The specific energy of multi-crystalline modules obtained from this reference is 240 kwh/m^2
|Specific energy for the USB Buck converter||
The energy required for the USB buck converter is quite challenging to obtain. For educational purposes, we are just estimating this value to be 20 kwh/m^2.
|Efficiency of solar panel||14.1 % reference|
Assuming the handphone is put to charge for 1 hour every day for a year at 1 kwh/m^2 of sunlight, which means the solar system is receiving 365 kwh/m^2 yr of sunlight. [reference]
Plugging those numbers in, we obtain about 5 years of energy payback time. This also means that I need to charge my handphone once every day for 5 years in order to gain back the same amount of energy that was used to make the system in the first place. While 5 years may seem like a long time, there is a way to hasten the energy payback. If we could charge two phones per day instead of one, we could halve the energy payback time.
The bigger picture
The energy payback for multi-crystalline silicon solar system is usually 1.25 years [reference]. This is because the entire system is operating at a much larger scale with large power plants and large panels. Furthermore, the conversion of sunlight into electricity happens all the time throughout the whole year. Hence, the DIY kit certainly can't match whatever a large-scale solar system could provide.
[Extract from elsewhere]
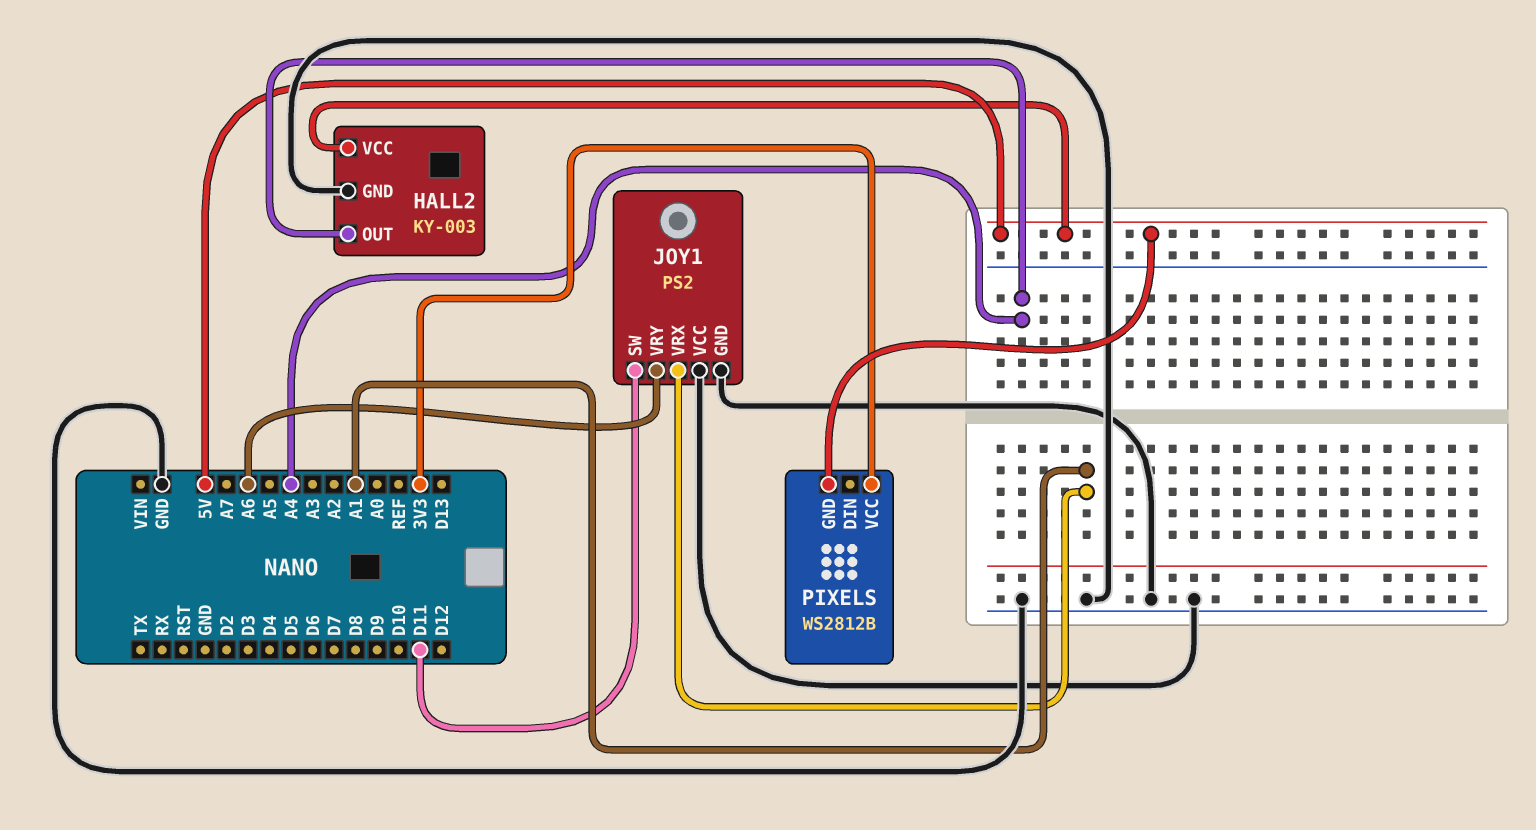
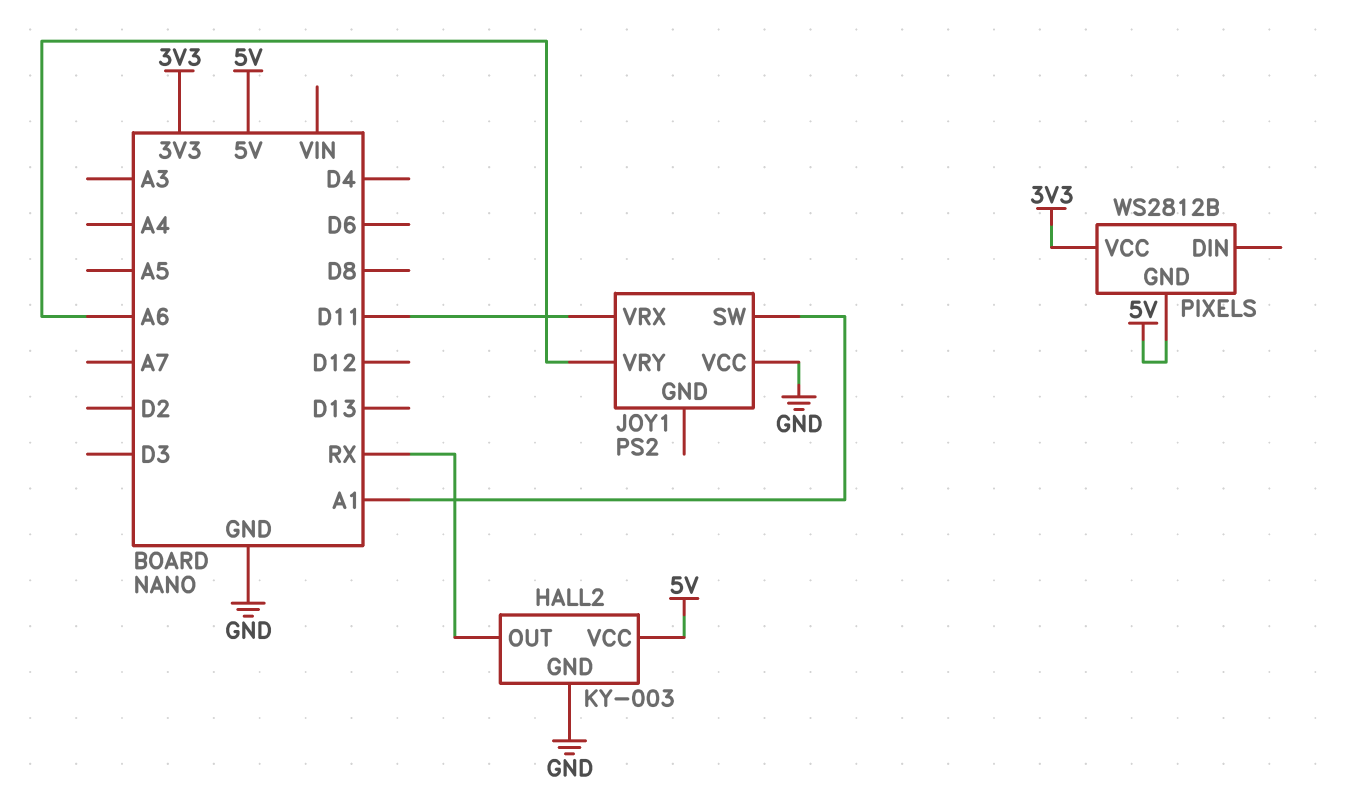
HALL2 pin OUT: A4 -> RX
JOY1 pin GND: GND -> none
JOY1 pin SW: D11 -> A1
JOY1 pin VRX: A1 -> D11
Carbon emissions studies of different energy systems are usually performed in terms of lifecycle emissions. This means the total emissions of CO2 throughout the lifecycle of the energy system (from mining to installation to maintenance to disposal) per unit energy [g/kwh]. Here is a chart depicting the lifecycle emissions per unit of energy [source].
As you can see, rooftop solar has only about 41 g/kwh of lifecycle emissions, compared to natural gas which has 490 g/kwh of lifecycle emissions. This means that there is a 449 g/kwh prevention of CO2 emissions when we choose solar over natural gas.
To tailor our DIY solar kit, we need to know how much energy is being used per year by our solar system. Taking into account our solar panel is 0.054m^2 in size, assuming the panels to have 14.1% efficiency, and taking into account our solar system receiving 365 kwh/ m^2 yr of sunlight, we have
electricity generated by the solar system per year [kwh] = 0.027 m^2 X 365 kwh/ m^2 yr X 14% = 2.76 kwh /yr
If we multiply this number by the CO2 emissions prevented, we get about
CO2 prevention per year [gCO2/yr] = 2.76 kwh / yr X 449 g/kwh = 1240 gCO2.
With our solar panels, we managed to prevent 1.24 kgCO2 emissions in one year. To put things into perspective, a solar power plant the size of a football field (about 4000 m^2) would prevent 126 x10^3 kg CO2 emissions per year if replacing natural gas [source].
I hope I have shined some "dark" onto solar cells with some explanation and calculations. The lesson learned here is that we can reap the full "ECM" benefits of solar only when solar energy is harvested in large-scale systems, like this large-scale power plant in Singapore:
This is why building a DIY solar phone charger kit is merely for convenience and educational purposes but doesn't really help in terms of money, environment, and energy payback. Even concepts like putting solar panels above vehicles, integrating them into building windows, and doing fancy stuff only sound good on paper.